Redesign, synthesis and functional expression of the 6-deoxyerythronolide B polyketide synthase gene cluster

• Published in: Journal of industrial microbiology & biotechnology Vol. 33; no. 1; pp. 22 - 28
• Main Authors: Menzella, Hugo G, Reisinger, Sarah J, Welch, Mark, Kealey, James T, Kennedy, Jonathan, Reid, Ralph, Tran, Chau Q, Santi, Daniel V
• Format: Journal Article
• Language: English
• Published: Heidelberg Berlin/Heidelberg : Springer-Verlag 2006; Springer; Oxford University Press
• Subjects: Amino acids; Biological and medical sciences; Biosynthesis; Biotechnology; Cloning; E coli; Enzymes; Escherichia coli; Escherichia coli - enzymology; Escherichia coli - genetics; Fundamental and applied biological sciences. Psychology; Gene expression; Gene Expression Regulation, Bacterial - genetics; Gene Expression Regulation, Bacterial - physiology; Genes; Genes, Bacterial - genetics; Genetic engineering; Multienzyme Complexes - metabolism; Multigene Family; Natural products; Organisms; Plasmids; Plasmids - genetics; Polyketide Synthases - genetics; Polyketide Synthases - metabolism; Polypeptides; Proteins; Polyketide synthase; Gene cluster; synthetic biology; Gene; 6-Deoxyerythronolide B; Gene expression; Gene synthesis; Heterologous expression
• ISSN: 1367-5435; 1476-5535
• DOI: 10.1007/s10295-005-0038-3

A generic design of Type I polyketide synthase genes has been reported in which modules, and domains within modules, are flanked by sets of unique restriction sites that are repeated in every module [1]. Using the universal design, we synthesized the six-module DEBS gene cluster optimized for codon usage in E. coli, and cloned the three open reading frames into three compatible expression vectors.

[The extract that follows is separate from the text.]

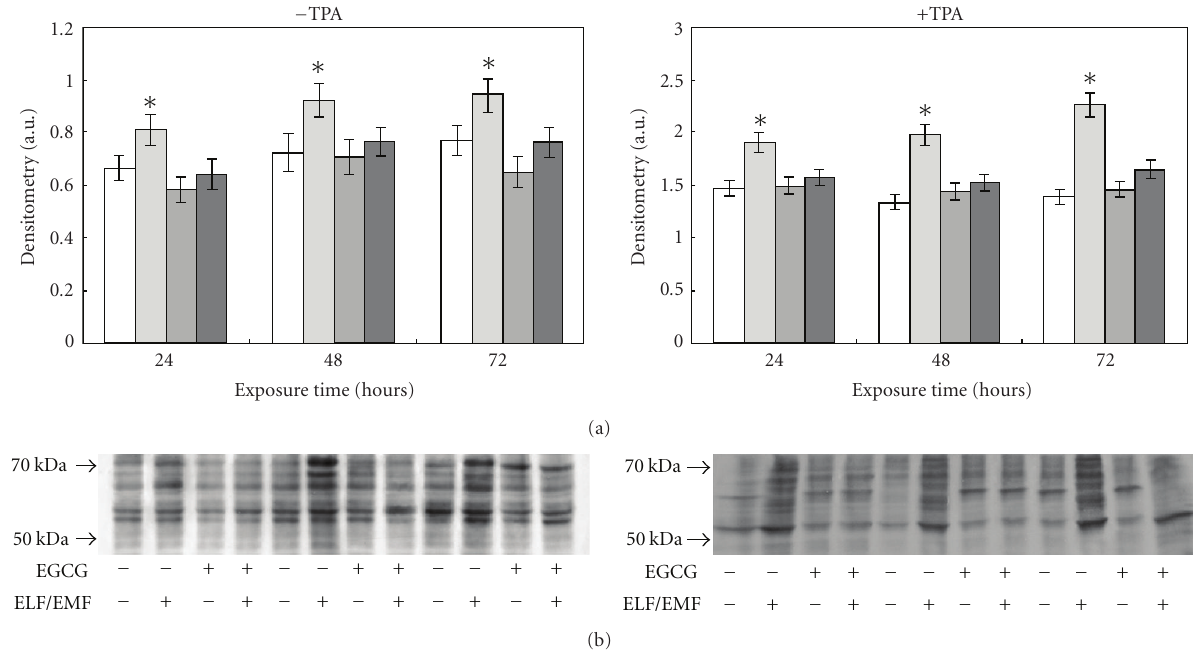
Figure 4: E ff ect of ELF-EMFs exposure and EGCG treatment on protein oxidation. Protein oxidation was analysed and quantified by measuring the amount of protein carbonyl groups. The densitometric analysis from six separate blots provided for quantitative analysis of the amount of protein carbonyls is present (panel A) and a representative Western blot of protein carbonyls is shown (panel B). Equal protein loading was verified by using an antibody directed against GAPDH (panel C). Caco cells were cultured with and without 150 μ M EGCG, with and without TPA and exposed to ELM-EMFs for 24, 48 and 72 hours. After harvesting and lysing the cells, samples were treated according to the OxyBlot procedure (Oxidized Protein Detection Kit, Oncor). Carbonyl groups were revealed by appropriate antibodies using an Enhanced ChemiLuminescence Western blotting analysis system. Data points marked with an asterisk are statistically significant compared to their respective not exposed control cells ( P < .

With one correctable exception, the amino acid substitutions required for restriction site placements were compatible with polyketide production. When expressed in E. coli the codon-optimized synthetic gene cluster produced significantly more protein than did the wild-type sequence. Indeed, for optimal polyketide production, PKS expression had to be down-regulated by promoter attenuation to achieve balance with expression of the accessory proteins needed to support polyketide biosynthesis.